Australia Fruits imports garlic from the Asian country, and General Manager Vince Brullo says the company has not been able to load anything to send to Australia since the Chinese New Year break.
"We are hoping that the first loading will be in the first week of March," he said. "It's a bit of an extended holiday over there because they want to stop the spread, so that is going to affect supply."
The company has not been affected as much as others on the export front, with the table grape season being delayed slightly due to the weather.
"There hasn't been as much interest as in the past (due to the virus), but we are not ready yet anyway," Mr Brullo said. "So, it has worked to our favour a little bit. We finished our cherry program just before this outbreak started, before the Chinese New Year - so again we were lucky there. The vibe that I am getting out of our customers over there is that it should get back to normal relatively soon. There is no doubt a bit of optimism, but you have to be positive about it. So, once everyone gets cleared and they get control of the virus, hopefully, it will all get back to normal."
Throughout the year, Australia Fruits exports table grapes, stone fruit, citrus as well as cherries, and Mr Brullo says has been an excellent cherry season, which extended from November to January.
"The season was unbelievable," he said. "There were bigger numbers, although it was a bit late starting due to the weather; it was a mild spring, so not much of that warm weather. But once the cherries came on, demand was absolutely through the roof. That's not just into China, but all over Asia. We do Singapore, Malaysia, Vietnam, Indonesia. We did spread our wings, but China did take the majority. The demand was good and the prices were great. The growers had a great year from what I believe, from talking to them."
Australia Fruits exports cherries solely from Wandin Valley Farms, which has three orchards located near Mildura and Wangaratta (Victoria) and Hobart (Tasmania). The cherries then go through a central location in Wandin (Victoria) and are fumigated, as per a protocol with China. The demand for Australian cherries, especially in Asia, continues to be driven by quality, according to the export manager.
"We had a dry season, with not much rain, and a great growing period," Mr Brullo said. "A dry season is good for cherries.
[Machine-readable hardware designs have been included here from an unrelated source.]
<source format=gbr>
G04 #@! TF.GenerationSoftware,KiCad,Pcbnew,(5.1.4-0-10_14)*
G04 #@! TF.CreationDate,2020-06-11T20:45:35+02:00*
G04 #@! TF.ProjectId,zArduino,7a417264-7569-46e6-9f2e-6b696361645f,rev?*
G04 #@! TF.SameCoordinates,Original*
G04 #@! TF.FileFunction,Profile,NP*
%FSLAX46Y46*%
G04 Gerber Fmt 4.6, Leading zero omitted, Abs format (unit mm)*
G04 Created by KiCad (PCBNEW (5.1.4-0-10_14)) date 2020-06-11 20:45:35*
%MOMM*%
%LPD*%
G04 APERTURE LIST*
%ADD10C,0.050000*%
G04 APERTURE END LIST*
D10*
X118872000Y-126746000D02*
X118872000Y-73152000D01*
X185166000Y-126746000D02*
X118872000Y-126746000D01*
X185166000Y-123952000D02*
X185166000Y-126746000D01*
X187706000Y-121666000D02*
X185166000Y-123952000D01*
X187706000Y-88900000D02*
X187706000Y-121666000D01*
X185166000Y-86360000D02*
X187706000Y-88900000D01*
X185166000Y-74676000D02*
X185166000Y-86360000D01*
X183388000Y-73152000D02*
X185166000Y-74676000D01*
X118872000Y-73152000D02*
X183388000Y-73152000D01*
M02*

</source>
Water-wise, they (the growers) have to buy extra, I guess, but they are willing to do that because of the returns they are getting make it justified. So, it comes down to quality. The demand is increasing year on year, there’s no doubt about it. If they could get more land and plant more trees they would. We see the long-term progression growing year on year. Everything we could offer China they took with ease. We are limited to a degree with fumigation at times, but whatever capacity we can do "
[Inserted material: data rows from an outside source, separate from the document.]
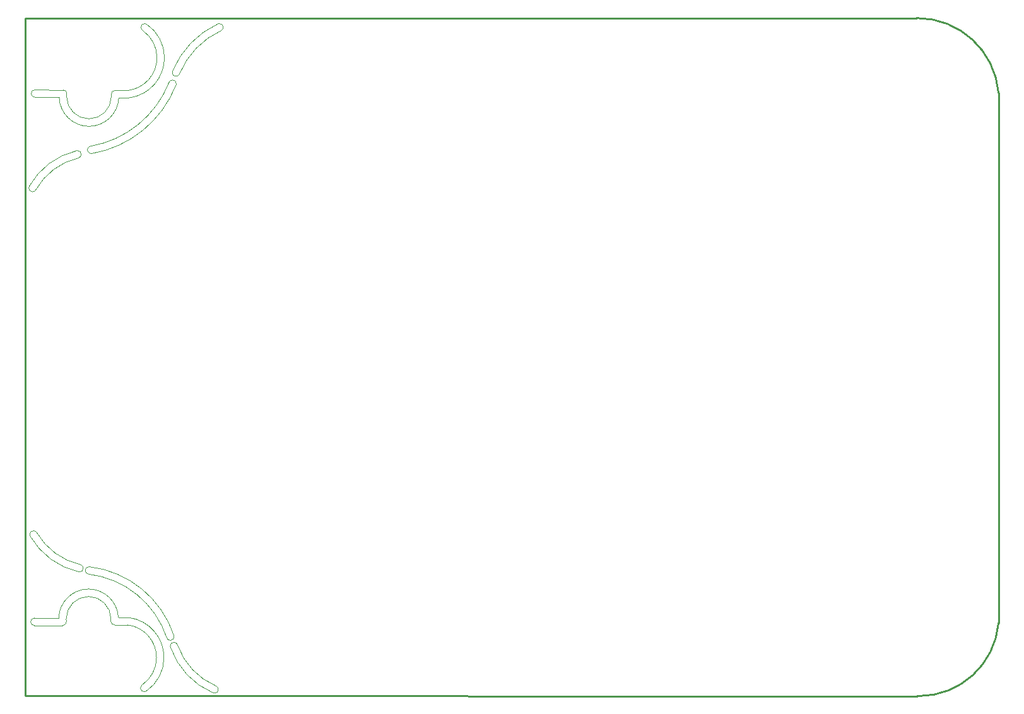
<source format=gko>
G04 Layer: BoardOutlineLayer*
G04 EasyEDA Pro v2.2.40.8, 2025-09-21 19:41:23*
G04 Gerber Generator version 0.3*
G04 Scale: 100 percent, Rotated: No, Reflected: No*
G04 Dimensions in millimeters*
G04 Leading zeros omitted, absolute positions, 4 integers and 5 decimals*
G04 Generated by one-click*
%FSLAX45Y45*%
%MOMM*%
%ADD10C,0.254*%
%ADD11C,0.0254*%
%ADD12C,0.8926*%
G75*


G04 PolygonModel Start*
G54D10*
G01X7774Y-2057D02*
G01X5719Y9095078D01*
G01X5719Y9095078D01*
G01X11969653Y9095078D01*
G02X13065329Y8090708I3601J-1095897D01*
G01X13065329Y974307D01*
G02X11997149Y-5999I-1068180J91811D01*
G02X11973650Y-5742I-1J1072093D01*
G01X7774Y-2057D01*
G54D11*
G01X2546350Y32550D02*
G02X2527038Y36430I0J50000D01*
G02X1952934Y650588I395911J945500D01*
G02X1950250Y666750I47315J16163D01*
G02X2000250Y716750I50000J0D01*
G02X2047566Y682912I-0J-50000D01*
G03X2565662Y128670I875383J299018D01*
G02X2596350Y82550I-19312J-46120D01*
G02X2546350Y32550I-50000J0D01*
G01X1951990Y741210D02*
G02X1904548Y775422I0J50000D01*
G03X853961Y1630551I-1197762J-398611D01*
G02X809790Y1680210I5829J49659D01*
G02X859790Y1730210I50000J-0D01*
G02X865619Y1729869I1J-49999D01*
G02X1999432Y806998I-158834J-1353059D01*
G02X2001990Y791210I-47442J-15788D01*
G02X1951990Y741210I-50000J-0D01*
G01X733258Y1659269D02*
G02X722165Y1660515I-1J50000D01*
G02X72375Y2137628I224528J986828D01*
G02X65570Y2162810I43195J25182D01*
G02X115570Y2212810I50000J0D01*
G02X158765Y2187992I-0J-50000D01*
G03X744350Y1758023I787927J459351D01*
G02X783258Y1709269I-11093J-48754D01*
G02X733258Y1659269I-50000J0D01*
G01X2073225Y8342815D02*
G02X2026920Y8311680I-46305J18865D01*
G02X1976920Y8361680I-0J50000D01*
G02X1980615Y8380545I50000J-0D01*
G02X2590303Y9016740I1107661J-451269D01*
G02X2611120Y9021280I20817J-45461D01*
G02X2661120Y8971280I0J-50000D01*
G02X2631937Y8925820I-50000J-0D01*
G03X2073225Y8342815I456339J-996544D01*
G01X145176Y6787762D02*
G02X101600Y6762280I-43576J24518D01*
G02X51600Y6812280I0J50000D01*
G02X58024Y6836798I50000J0D01*
G02X695272Y7314524I860766J-484312D01*
G02X706588Y7315821I11315J-48703D01*
G02X756588Y7265821I0J-50000D01*
G02X717903Y7217118I-50000J0D01*
G03X145176Y6787762I200887J-864632D01*
G01X889000Y7275360D02*
G02X839000Y7325360I-0J50000D01*
G02X880521Y7374636I50000J-0D01*
G03X1934671Y8232665I-234906J1365163D01*
G02X1981200Y8264360I46529J-18305D01*
G02X2031200Y8214360I0J-50000D01*
G02X2027729Y8196055I-50000J-0D01*
G02X897479Y7276084I-1382114J543744D01*
G02X889000Y7275360I-8479J49276D01*
G01X1600200Y51600D02*
G02X1550200Y101600I0J50000D01*
G02X1572144Y142987I50000J-0D01*
G03X1766471Y509496I-248461J366509D01*
G03X1380432Y948632I-442788J0D01*
G02X1377799Y949044I6407J49588D01*
G01X1202617Y949044D01*
G02X1152616Y999044I0J50000D01*
G02X1152821Y1003561I49998J-0D01*
G03X1154048Y1030663I-298772J27103D01*
G03X854048Y1330663I-300000J0D01*
G03X554048Y1030663I0J-300000D01*
G03X555909Y997290I300002J-2D01*
G02X556220Y991728I-49689J-5563D01*
G02X506369Y941728I-50000J0D01*
G01X127149Y940600D01*
G01X127000Y940600D01*
G02X77000Y990600I0J50000D01*
G02X126851Y1040600I50000J0D01*
G01X454196Y1041573D01*
G02X854048Y1430663I399852J-10910D01*
G02X1253625Y1049044I0J-400000D01*
G01X1385112Y1049044D01*
G02X1399288Y1046993I1J-50000D01*
G02X1866472Y509496I-75605J-537497D01*
G02X1628256Y60213I-542789J0D01*
G02X1600200Y51600I-28057J41386D01*
G01X1606364Y9020732D02*
G03X1556364Y8970732I0J-50000D01*
G03X1578308Y8929345I50000J0D01*
G02X1772636Y8562836I-248461J-366509D01*
G02X1386596Y8123699I-442788J0D01*
G03X1383963Y8123288I6407J-49588D01*
G01X1208781Y8123288D01*
G03X1158781Y8073287I0J-50000D01*
G03X1158985Y8068771I49998J0D01*
G02X1160212Y8041668I-298772J-27100D01*
G02X860212Y7741668I-300000J-0D01*
G02X560212Y8041668I0J300000D01*
G02X562074Y8075042I300003J-0D01*
G03X562384Y8080604I-49689J5563D01*
G03X512533Y8130604I-50000J0D01*
G01X133313Y8131732D01*
G01X133164Y8131732D01*
G03X83164Y8081732I0J-50000D01*
G03X133015Y8031732I50000J0D01*
G01X460361Y8030758D01*
G03X860212Y7641668I399852J10910D01*
G03X1259789Y8023287I0J400000D01*
G01X1391277Y8023287D01*
G03X1405452Y8025339I1J50000D01*
G03X1872636Y8562836I-75604J537497D01*
G03X1634421Y9012118I-542789J-0D01*
G03X1606364Y9020732I-28057J-41386D01*

M02*


</source>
Mr Brullo adds that the Vietnam market is growing just as strong with cherries, and the addition of the Steritech facility in Melbourne will be a good thing when it opens, as it will save shipping the product to Brisbane.
He is hoping for just as much good news with the grapes, which is around two weeks late, and now just needs the virus to get under control.
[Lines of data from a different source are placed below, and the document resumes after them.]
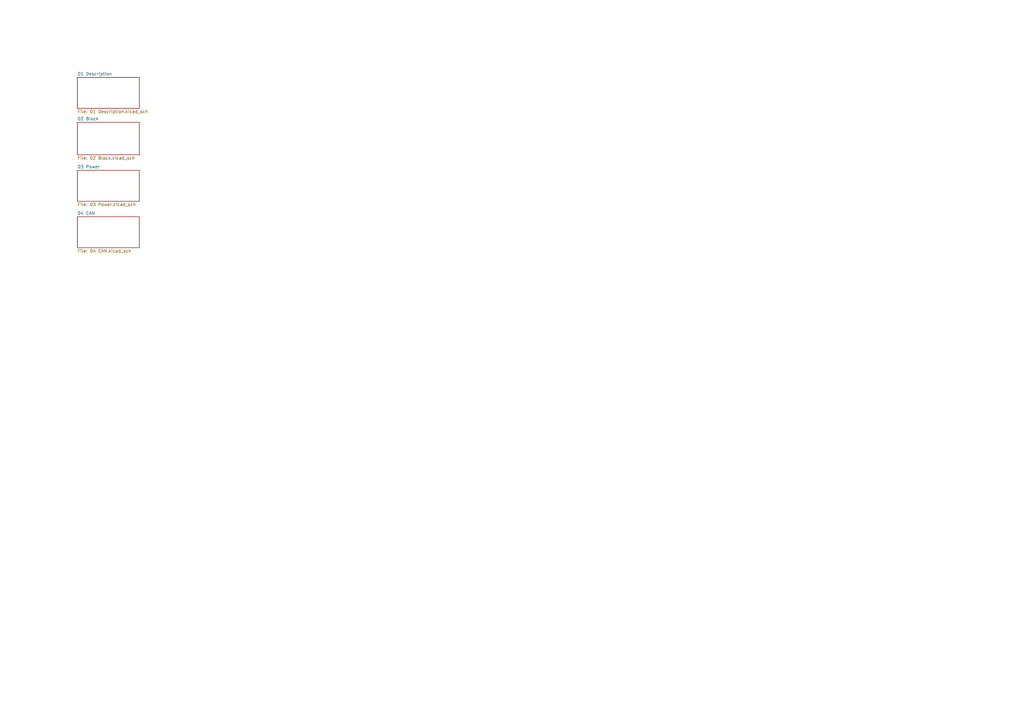
<source format=kicad_sch>
(kicad_sch
	(version 20231120)
	(generator "eeschema")
	(generator_version "8.0")
	(uuid "35101730-b39c-4f85-9829-ee8a0f4a4272")
	(paper "A3")
	(title_block
		(title "reCamera Gimbal")
		(date "2024-10-22")
		(rev "v0.9")
	)
	(lib_symbols)
	(sheet
		(at 31.75 50.165)
		(size 25.4 13.335)
		(fields_autoplaced yes)
		(stroke
			(width 0.1524)
			(type solid)
		)
		(fill
			(color 0 0 0 0.0000)
		)
		(uuid "0d09a803-6659-4c7d-add4-827d1eb9c975")
		(property "Sheetname" "02 Block"
			(at 31.75 49.4534 0)
			(effects
				(font
					(size 1.27 1.27)
				)
				(justify left bottom)
			)
		)
		(property "Sheetfile" "02 Block.kicad_sch"
			(at 31.75 64.0846 0)
			(effects
				(font
					(size 1.27 1.27)
				)
				(justify left top)
			)
		)
		(instances
			(project "reCamera Gimbal"
				(path "/35101730-b39c-4f85-9829-ee8a0f4a4272"
					(page "3")
				)
			)
		)
	)
	(sheet
		(at 31.75 88.9)
		(size 25.4 12.7)
		(fields_autoplaced yes)
		(stroke
			(width 0.1524)
			(type solid)
		)
		(fill
			(color 0 0 0 0.0000)
		)
		(uuid "57ae9e4f-f8a3-493c-bda2-8291748b9492")
		(property "Sheetname" "04 CAN"
			(at 31.75 88.1884 0)
			(effects
				(font
					(size 1.27 1.27)
				)
				(justify left bottom)
			)
		)
		(property "Sheetfile" "04 CAN.kicad_sch"
			(at 31.75 102.1846 0)
			(effects
				(font
					(size 1.27 1.27)
				)
				(justify left top)
			)
		)
		(instances
			(project "reCamera Gimbal"
				(path "/35101730-b39c-4f85-9829-ee8a0f4a4272"
					(page "5")
				)
			)
		)
	)
	(sheet
		(at 31.75 31.75)
		(size 25.4 12.7)
		(fields_autoplaced yes)
		(stroke
			(width 0.1524)
			(type solid)
		)
		(fill
			(color 0 0 0 0.0000)
		)
		(uuid "6f7b0825-76c5-4523-a765-f10420d34e13")
		(property "Sheetname" "01 Description"
			(at 31.75 31.0384 0)
			(effects
				(font
					(size 1.27 1.27)
				)
				(justify left bottom)
			)
		)
		(property "Sheetfile" "01 Description.kicad_sch"
			(at 31.75 45.0346 0)
			(effects
				(font
					(size 1.27 1.27)
				)
				(justify left top)
			)
		)
		(instances
			(project "reCamera Gimbal"
				(path "/35101730-b39c-4f85-9829-ee8a0f4a4272"
					(page "2")
				)
			)
		)
	)
	(sheet
		(at 31.75 69.85)
		(size 25.4 12.7)
		(fields_autoplaced yes)
		(stroke
			(width 0.1524)
			(type solid)
		)
		(fill
			(color 0 0 0 0.0000)
		)
		(uuid "ccd00fef-f34d-462c-9a9c-e9a475e0c708")
		(property "Sheetname" "03 Power"
			(at 31.75 69.1384 0)
			(effects
				(font
					(size 1.27 1.27)
				)
				(justify left bottom)
			)
		)
		(property "Sheetfile" "03 Power.kicad_sch"
			(at 31.75 83.1346 0)
			(effects
				(font
					(size 1.27 1.27)
				)
				(justify left top)
			)
		)
		(instances
			(project "reCamera Gimbal"
				(path "/35101730-b39c-4f85-9829-ee8a0f4a4272"
					(page "4")
				)
			)
		)
	)
	(sheet_instances
		(path "/"
			(page "1")
		)
	)
)

</source>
"The crops are there and everything is looking good," Mr Brullo said. "Some are a little bit dusty because of a few wind storms, but the quality is still there. We are just waiting for a bit more colour to come on because it has been relatively hot over the past few weeks. It has cooled down now, so they will get some cooler nights, which should bring on the colour. So, everything is pointing to a good season, if China comes back to a good status."